The chromatin immunoprecipitation (ChIP) protocol used in this study was described previously (27). Briefly, 5 × 106 cells were collected and cross-linked with 1% (vol/vol) formaldehyde at room temperature for 10 min. The reaction was quenched with 125 mmol/liter glycine, and the cells were incubated in cell lysis buffer (5 mmol/liter PIPES [1,4-piperazinediethanesulfonic acid], pH 8.0, 85 mmol/liter KCl, 0.5% NP-40 [octylphenoxypolyethoxylethanol], 1× protease inhibitor) and nucleus lysis buffer (50 mmol/liter Tris, pH 8.0, 10 mmol/liter EDTA, 0.32% SDS, 1× protease inhibitor). Chromatin was fragmented to average 300-bp fragments on ice using a Bioruptor disruptor (Diagenode, Denville, NJ). For each immunoprecipitation reaction, chromatin from 2 × 105 cells was incubated with 2.5 μg antibody plus protein A/G magnetic beads (Pierce) rotating at 4°C overnight. The chromatin-antibody-bead complexes were subjected to washing, eluting, and reverse cross-linking at 68°C overnight as described previously (27). The DNA was purified using a PCR purification kit (Qiagen) and subjected to qPCR as described earlier. The antibodies used in the ChIP and Western blotting experiments are listed in Table S3. The sequences of the primers used in the ChIP assays are listed in Table S4.

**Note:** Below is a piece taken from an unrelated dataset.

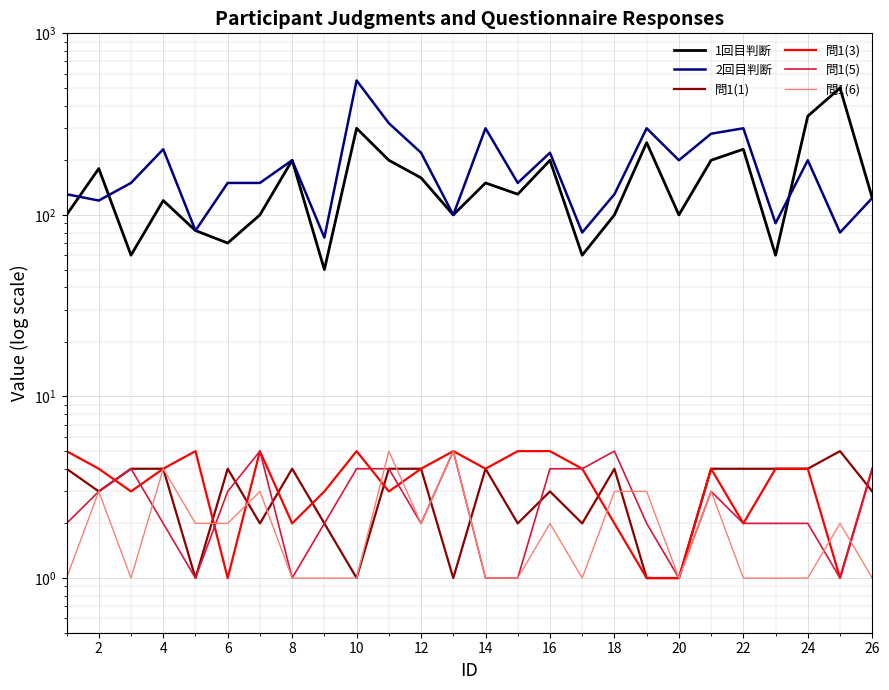

True or false: 問1(5) and 2回目判断 cross at least once.

False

RNA extraction and gene expression analysis.

Total RNA was extracted using an RNeasy kit (Qiagen, Hilden, Germany) following the manufacturer's protocol. The RNA was reverse transcribed into cDNA with an IScript cDNA synthesis kit (Bio-Rad). The cDNAs were subjected to qPCR in a 10-μl reaction mix with SYBR green and 1.5 μmol/liter of each forward and reverse primer. Gene expression was analyzed by the normalization of expression to that of GAPDH using the ΔC method. The primer sequences used for RT-qPCR are listed in Table S5.

Statistics.

The experiments were repeated at least three times unless stated otherwise. In experiments involving qPCR, each sample from the three repeats was analyzed by PCR three times. Error bars represent the standard error of the mean (SEM). The statistical analysis was performed with GraphPad Prism software.